郁南卿将她的手拨开,转身朝着嫁妆所在之处而去。她没时间在这里让沉香耽搁,就算她能顺利打开嫁妆箱子,足足一百二十八抬,想要准确的找到银票或是金元所在的箱子也无异于大海捞针。
她不再犹豫,借着夜色快速潜入嫁妆所在的院落,看守的人已经消失,想必已被调去保护宁王。但同样的,也没有见到刺客的身影。
这群人并非是为财而来。
寒风中,郁南卿的额角再度淌下一缕热汗,那双浅淡明透的眼睛细细辨别嫁妆箱,前所未有的冷静。
耳边传来时远时近的打斗声,不知过了多久,府中的人声渐渐消失,徒留刀剑的铮鸣,伴着风声,以及深厚而又无形的杀机。
砰——
正前方的远门忽地被冲开,破门的刺客像断了线的风筝般径直朝着她的方向而来,左右皆不可避,郁南卿不得不起身。
她正要逃,却看到被冲开的院门那头着刺客服的人倒了一地,浓郁的血腥味充斥在鼻尖,院中唯有一人执剑而立,剑锋映出森冷寒意。
郁南卿呼吸一屏,身体本能的高度警惕。
可她刚下蹲下身借嫁妆箱子遮掩自己的身形,就见到站着的人突然转向她的方向,一声低斥:“出来!”
躲不掉了。
郁南卿闭了闭眼,正思索着如何自救之时,一只手猛地按在她的肩膀上,她还来不及看清来人,就被扔到了院落中那人的面前。
“殿下。”身着夜行衣的暗卫恭恭敬敬跪下单膝行礼,似乎并没有认出郁南卿的这身大红喜袍,又或者说,在她的眼里,只有萧祁泠和其他人。
在宁王府中能被称作殿下的,唯有宁王一人。
眼前之人是宁王萧祁泠,她的夫婿?
耳边传来衣物摩擦的窸窣声,郁南卿不解,缓缓抬头,却见萧祁泠正从容解开大氅,内里繁复的云纹锦袍勾勒出修长的身形,青丝披肩,毫无遮掩的窈窕身段直入眼瞳。

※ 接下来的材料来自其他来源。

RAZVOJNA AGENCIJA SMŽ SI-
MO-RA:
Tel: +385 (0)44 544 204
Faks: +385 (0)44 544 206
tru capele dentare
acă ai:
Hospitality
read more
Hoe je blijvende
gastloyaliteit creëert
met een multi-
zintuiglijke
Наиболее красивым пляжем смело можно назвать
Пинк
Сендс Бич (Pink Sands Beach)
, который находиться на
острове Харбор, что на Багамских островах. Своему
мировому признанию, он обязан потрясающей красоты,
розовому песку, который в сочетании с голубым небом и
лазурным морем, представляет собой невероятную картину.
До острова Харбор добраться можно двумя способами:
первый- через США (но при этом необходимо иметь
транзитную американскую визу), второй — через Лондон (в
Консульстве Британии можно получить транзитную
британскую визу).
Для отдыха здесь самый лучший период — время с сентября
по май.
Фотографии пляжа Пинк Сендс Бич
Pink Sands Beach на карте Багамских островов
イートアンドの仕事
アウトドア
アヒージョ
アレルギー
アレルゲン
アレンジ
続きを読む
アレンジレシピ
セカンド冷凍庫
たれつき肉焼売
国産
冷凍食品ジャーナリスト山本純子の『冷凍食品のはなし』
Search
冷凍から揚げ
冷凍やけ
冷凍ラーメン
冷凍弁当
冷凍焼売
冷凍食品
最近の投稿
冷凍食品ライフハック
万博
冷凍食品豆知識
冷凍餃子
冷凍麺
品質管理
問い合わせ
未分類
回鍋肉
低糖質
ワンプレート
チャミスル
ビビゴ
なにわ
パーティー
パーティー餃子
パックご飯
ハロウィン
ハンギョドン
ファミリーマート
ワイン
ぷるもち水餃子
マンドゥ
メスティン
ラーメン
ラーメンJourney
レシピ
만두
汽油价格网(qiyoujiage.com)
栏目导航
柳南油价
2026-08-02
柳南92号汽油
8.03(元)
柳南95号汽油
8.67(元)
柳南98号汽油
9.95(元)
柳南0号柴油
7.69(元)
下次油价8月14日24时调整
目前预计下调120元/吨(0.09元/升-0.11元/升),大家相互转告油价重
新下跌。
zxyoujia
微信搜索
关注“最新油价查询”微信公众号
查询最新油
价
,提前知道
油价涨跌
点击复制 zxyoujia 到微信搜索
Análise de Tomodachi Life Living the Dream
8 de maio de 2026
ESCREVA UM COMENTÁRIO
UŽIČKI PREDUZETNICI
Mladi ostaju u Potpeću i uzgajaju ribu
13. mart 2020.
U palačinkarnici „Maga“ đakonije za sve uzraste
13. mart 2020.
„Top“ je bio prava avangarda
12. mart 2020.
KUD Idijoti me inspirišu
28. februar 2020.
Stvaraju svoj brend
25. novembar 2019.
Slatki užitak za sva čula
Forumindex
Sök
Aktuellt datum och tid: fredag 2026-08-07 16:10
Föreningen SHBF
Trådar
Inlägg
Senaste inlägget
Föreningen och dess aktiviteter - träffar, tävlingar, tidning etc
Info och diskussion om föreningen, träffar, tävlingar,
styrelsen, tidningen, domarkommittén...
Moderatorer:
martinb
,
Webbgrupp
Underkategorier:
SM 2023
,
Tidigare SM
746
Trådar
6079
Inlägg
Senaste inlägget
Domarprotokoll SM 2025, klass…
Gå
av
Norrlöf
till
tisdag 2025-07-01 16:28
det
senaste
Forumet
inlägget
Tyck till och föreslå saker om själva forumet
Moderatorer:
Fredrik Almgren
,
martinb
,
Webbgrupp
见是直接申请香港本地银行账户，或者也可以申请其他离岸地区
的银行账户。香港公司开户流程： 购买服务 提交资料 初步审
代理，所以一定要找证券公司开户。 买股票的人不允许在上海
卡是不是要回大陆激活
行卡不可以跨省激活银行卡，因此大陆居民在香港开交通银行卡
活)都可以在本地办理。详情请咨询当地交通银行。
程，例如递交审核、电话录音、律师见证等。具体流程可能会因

饶是郁南卿经历过重生这等荒唐的事,也被眼前的景象所震惊住。
宁王竟是个女人?
还来不及惊讶,本该含情的桃花眸骤然刺过来,带着高高在上寒意。萧祁泠的后背挡住了部分月光,使得本就血腥味浓郁的院子更显森冷。
阴影落至郁南卿身前,好似将她整个人都困在其中。
郁南卿能感受到那道存在感极强的目光停留在自己身上,整座宁王府的刀剑声不知何时已经停了。
郁南卿想起萧祁泠疯病,再看到那满院的尸身。方才乍一遇到萧祁泠她没精力关注其他,如今只是片刻的功夫,她便发现这些尸身皆是被干净利落的一剑封喉。
这绝非传闻中染有疯病之人能使出的剑法。
宁王身为战功赫赫的武宣帝唯一的子嗣,又怎会是碌碌无为之辈?郁南卿几乎就要掩藏不住眼底的兴奋。
多有趣啊。
想不到这个世界上,还有跟她一样掩藏女儿身的人。
不对,这位宁王殿下比她还要狠,竟然能在皇帝的眼皮子底下掩藏这么多年,就连前世也没透出半点风声。
“你为何会在这里?”清润偏冷的嗓音将郁南卿的思绪拉了回来。
萧祁泠既然要演‘疯病’,她自然不能做第一个拆穿的无趣之人。
郁南卿定了定心神,往萧祁泠的方向膝行一步,大红的喜袍像是花朵般层层铺散开,仿佛就要贴上萧祁泠的锦袍。被暗卫扔过来时腰带便松散开,此刻胸口的衣襟松松垮垮,露出白皙如瓷的小片肌肤。
萧祁泠握剑的手微微一紧,向旁边的暗卫侧过去一眼。
暗卫领命,转瞬间消失不见。
郁南卿披散的发丝随着低头的动作落至胸前,纤细白皙的脖颈十分配合萧祁泠的‘疯病’主动献祭:“我怕疼,你咬轻点行不行?”